Testo dell'esercizio ▸

“Il rispetto è una parola bella e difficile, è un diritto e un dovere. Non puoi farti rispettare se non sai chi sei”. La conferenza stampa con l’Associazione Stampa Parlamentare a Montecitorio nemmeno 24 ore dopo il rimpatrio di Cecilia Sala da Teheran è il giorno di Giorgia Meloni superstar. Applaudita in modo trasversale, ringraziata dai genitori della giornalista arrestata dal regime iraniano, lodata dalla stessa protagonista del caso diplomatico: “Mai pensato in questi 21 giorni che sarei stata a casa oggi”.
La premier sa benissimo chi è, e lo ribadisce – in oltre due ore di conferenza, con 40 domande, tra sorrisi e battute, qualche sarcasmo ma pochissime asprezze – ad elettori, opposizione ed anche alleati. Alternando la carota di toni dialoganti con punte ecumeniche, quasi andreottiane – i giudici che perdono l’occasione di apportare un contributo positivo alla riforma della giustizia, la stampa a cui propone di lavorare insieme per tutelare gli inviati sui fronti di guerra – al bastone di posizioni inflessibili: Matteo Salvini non andrà al Viminale, in Veneto l’opzione di un candidato FdI al posto di Luca Zaia è in campo, Elon Musk è meno pericoloso e ingerente di George Soros, i suicidi nelle carceri si risolveranno con 7mila posti in più previsti dalla normativa sull’edilizia carceraria, altro che indulti o amnistie.
Parte da quello che è indiscutibilmente un suo successo politico e personale: la liberazione di Sala è frutto di una “triangolazione” con Usa e Iran, un lavoro non “fatto da sola” bensì di squadra, ringrazia il ministro degli Esteri Antonio Tajani e il potente sottosegretario di Chigi Alfredo Mantovano, oltre che intelligence e diplomazia.
È una risposta indiretta ai retroscena sulle dimissioni di Elisabetta Belloni dal Dis per attriti con entrambi: la premier le dichiara “stima e rispetto”, ma certo questo esito rapido la rafforza rispetto ai sospetti di aver messo in ombra una risorsa pregiata per gli apparati di sicurezza dello Stato (le succederà il prefetto Vittorio Rizzi, attuale vicedirettore dell’Aise). Allo stesso modo, negare che ci sia stato “un punto di svolta”, mira a togliere dai riflettori il viaggio da Donald Trump che in realtà è stato lo snodo decisivo: Meloni ha capito che doveva prendere in mano la situazione, e l’azzardo ha premiato.
L’ombra dell’accordo con Starlink
Molte le domande sull’interventismo di Musk e i suoi riflessi sulle democrazie: il prossimo ruolo nell’amministrazione Trump, gli attacchi a Olaf Scholz e Keir Starmer, da ultimo persino a Nigel Farage, ma soprattutto l’ombra di un accordo dell’Italia con Starlink per crittare le conversazioni militari. Meloni tiene il punto sul personaggio, derubricato a privato “facoltoso”, e frena sulla partnership. Nessun accordo firmato, si tratta di “normali interlocuzioni”: “Valuto gli investimenti stranieri solo con la lente dell’interesse nazionale, non delle amicizie”. Ma sull’imprenditore sudafricano, che persino Steve Bannon considera un pericolo, non c’è “nessuna lettera scarlatta”.

Informazioni di origine ▸
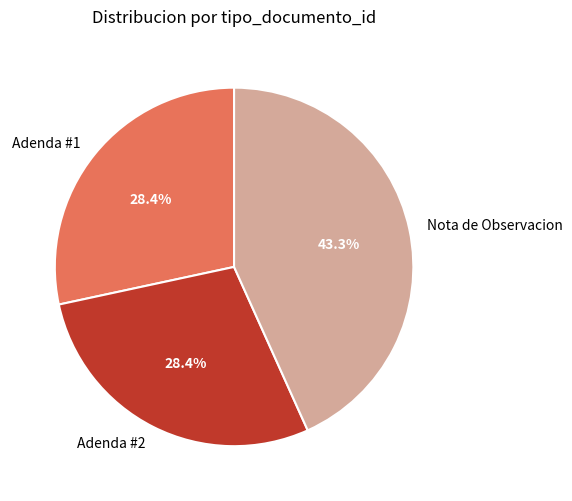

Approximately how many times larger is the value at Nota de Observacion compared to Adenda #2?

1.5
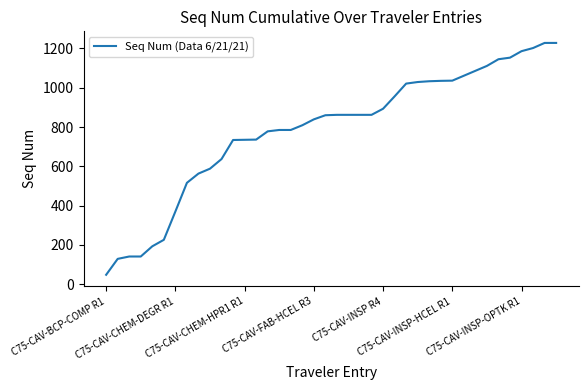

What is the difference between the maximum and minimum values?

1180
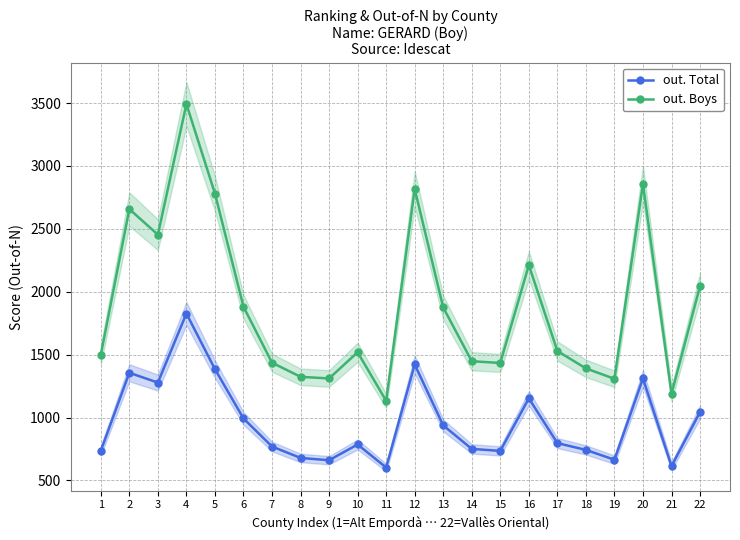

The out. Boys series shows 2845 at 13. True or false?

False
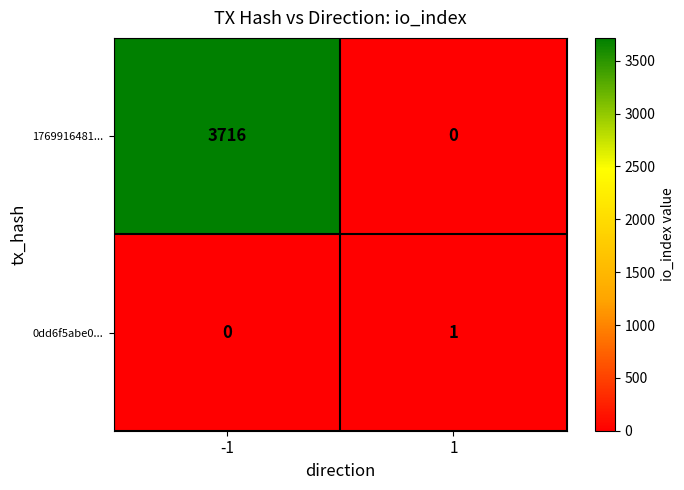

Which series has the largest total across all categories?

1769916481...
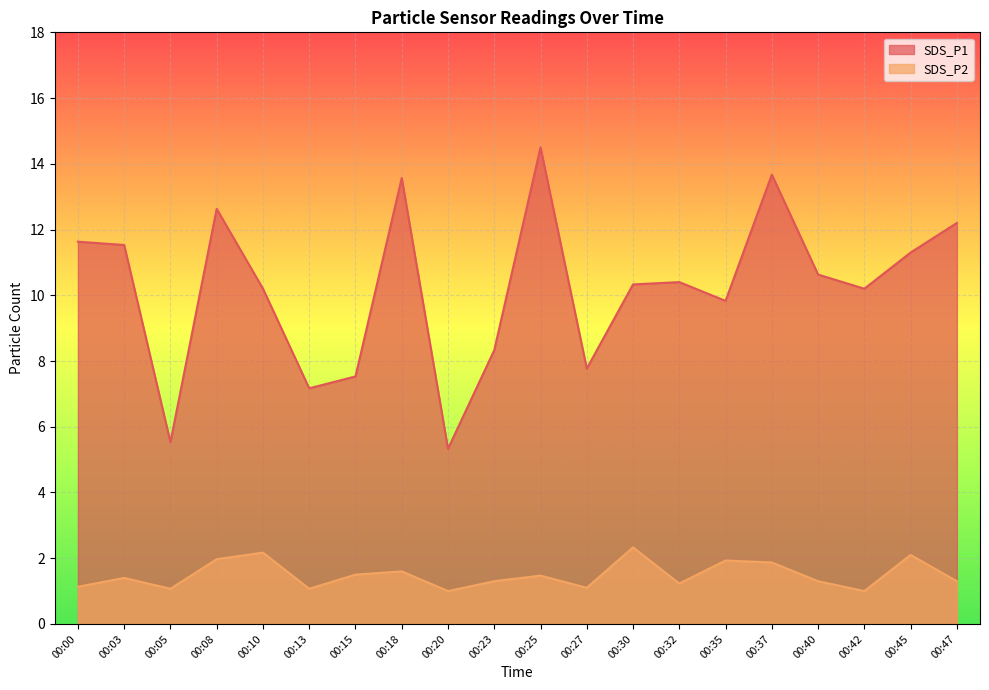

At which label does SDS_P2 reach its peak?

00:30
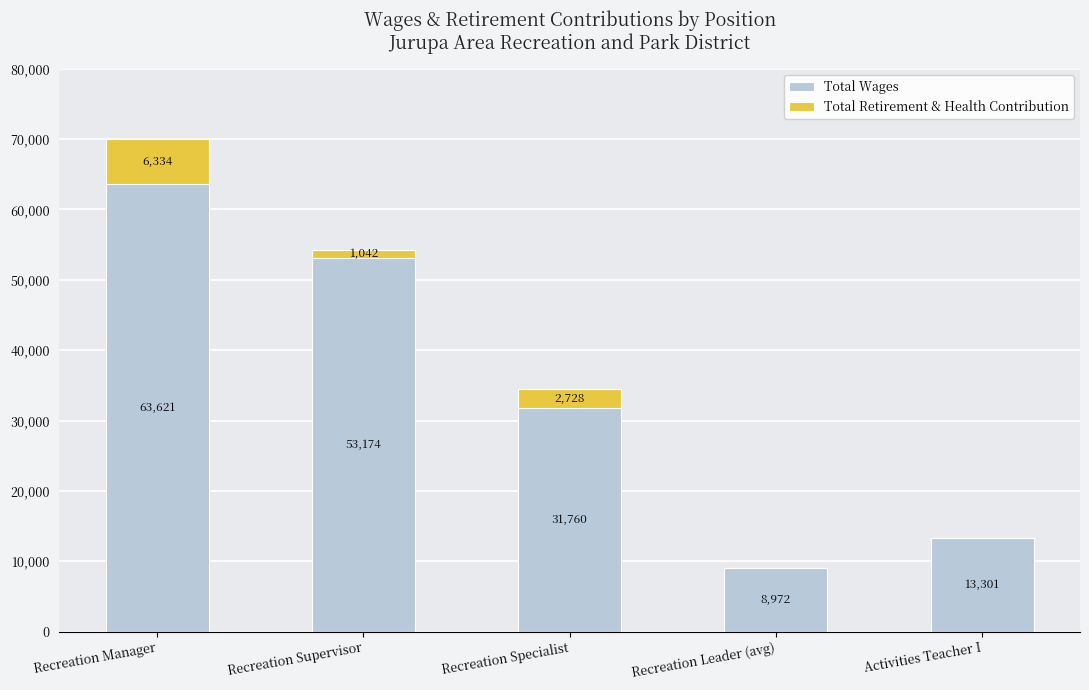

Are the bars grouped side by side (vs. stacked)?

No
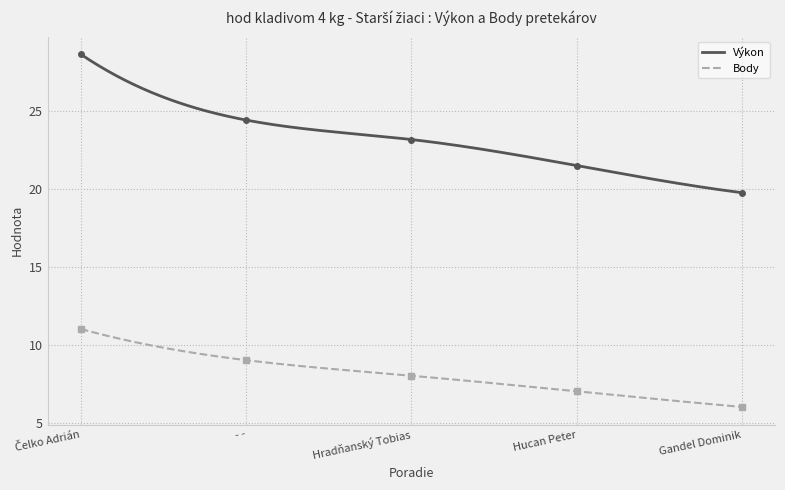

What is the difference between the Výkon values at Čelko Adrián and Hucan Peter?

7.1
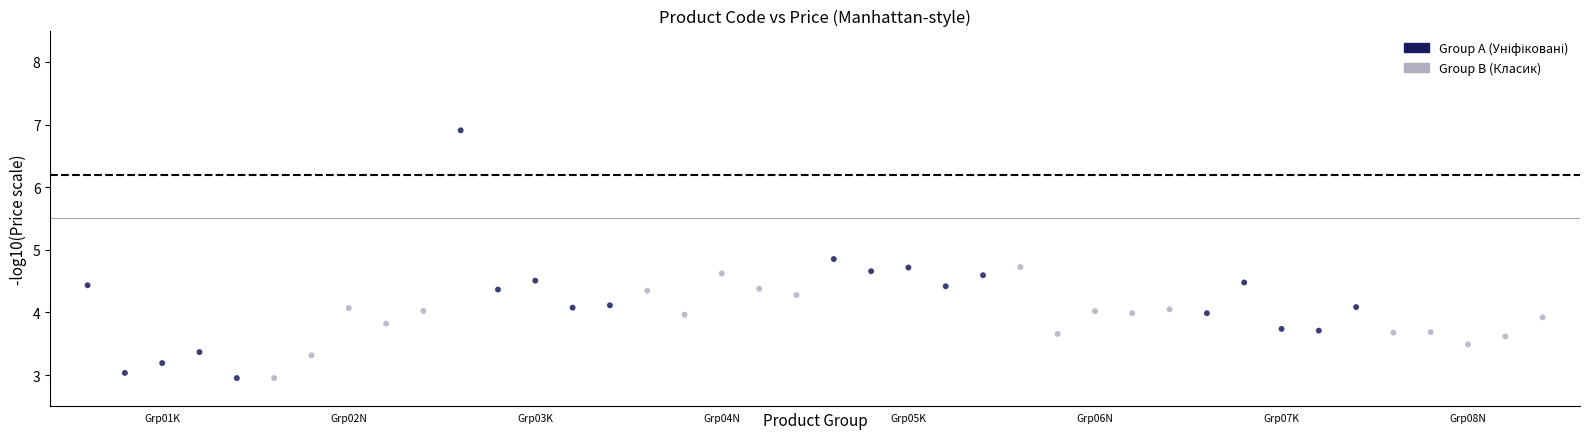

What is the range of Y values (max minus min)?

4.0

Consegna A ▸
Nel testo sulla conferenza stampa di Giorgia Meloni, chi succederà a Elisabetta Belloni al Dis?
Consegna B ▸
Prosegui il testo sulla conferenza stampa di Giorgia Meloni a partire dalla sua ultima frase.

Risultato A ▸
Il prefetto Vittorio Rizzi, attuale vicedirettore dell'Aise.

Risultato B ▸
La premier cavalca con sicurezza l’onda dell’oggettiva difficoltà, in questa giornata, nell’attribuirle pecche anziché sottolineare la forza politica anche internazionale della liberazione della giovane cronista. Promette un allargamento del piano Mattei a cinque Paesi africani, notifica che il suo è il settimo governo più longevo della Repubblica e non pensa al rimpasto – Piantedosi è “un ottimo ministro”, su Santanchè si vedrà cosa decidono i giudici – , è contraria al terzo mandato per i governatori e impugnerà la legge della Campania pur consapevole che “non c’è un’unica posizione nella maggioranza” (tradotto: Salvini è nei guai con l’ala nordista della Lega).
In nome della sorella
Glissa sulle voci di un’inchiesta sulla sorella Arianna che pare non essere mai esistita: “Mai parlato di complotti, ma su Arianna troppe notizie false. O è cialtroneria o strategia”. E’ l’opportunità per rilanciare, con moderato slancio, l’ex madre di tutte le riforme, impantanata alla Camera: “Io vorrei arrivare alle prossime elezioni con la riforma del premierato approvato e una legge elettorale tarata su questo”. Quanto ai tempi del referendum, nessuna certezza. Maggiore freddezza sull’autonomia: la legge, per il governo, si auto-applica, ma si attende l’ultima parola della Corte Costituzionale sulla consultazione popolare.
Meloni stavolta pratica la politica del sorriso, anche se fa un lavoro “faticosissimo” che non le consente di leggere (tranne il Pnrr) o di guardare serie tv (su Mussolini). Non si scompone neppure quando le chiedono se Trump potrebbe annettersi Panama e Groenlandia: “Penso che sia escluso, era un messaggio ai grandi player che non lascerà zone di interesse per gli Usa alla Cina”. I dazi non sono nati con The Donald, il rapporto tra di loro è “solido”. E, se l’agenda consentirà, andrà all’insediamento del 20 gennaio. Un’opzione accarezzata da tempo, inedita per il premier di un altro Paese, che solo ora Meloni si sente abbastanza forte e salda da poter esplicitare. Con buona pace delle ambizioni di Salvini.
Scudo e camomilla
Clamorosa la copertura alla proposta di uno scudo penale per le forze dell’ordine che sparino in servizio: “Troppe volte temono un calvario giudiziario se fanno il loro lavoro”. Qualcuno le ricorda la vicenda di Torino, dove grazie all’inchiesta (che può ovviamente concludersi con un’archiviazione) sta emergendo una diversa ricostruzione dell’incidente che ha portato alla morte del 19enne di origine egiziana Ramy, schiantatosi con il motorino, e del comportamento dei carabinieri all’inseguimento.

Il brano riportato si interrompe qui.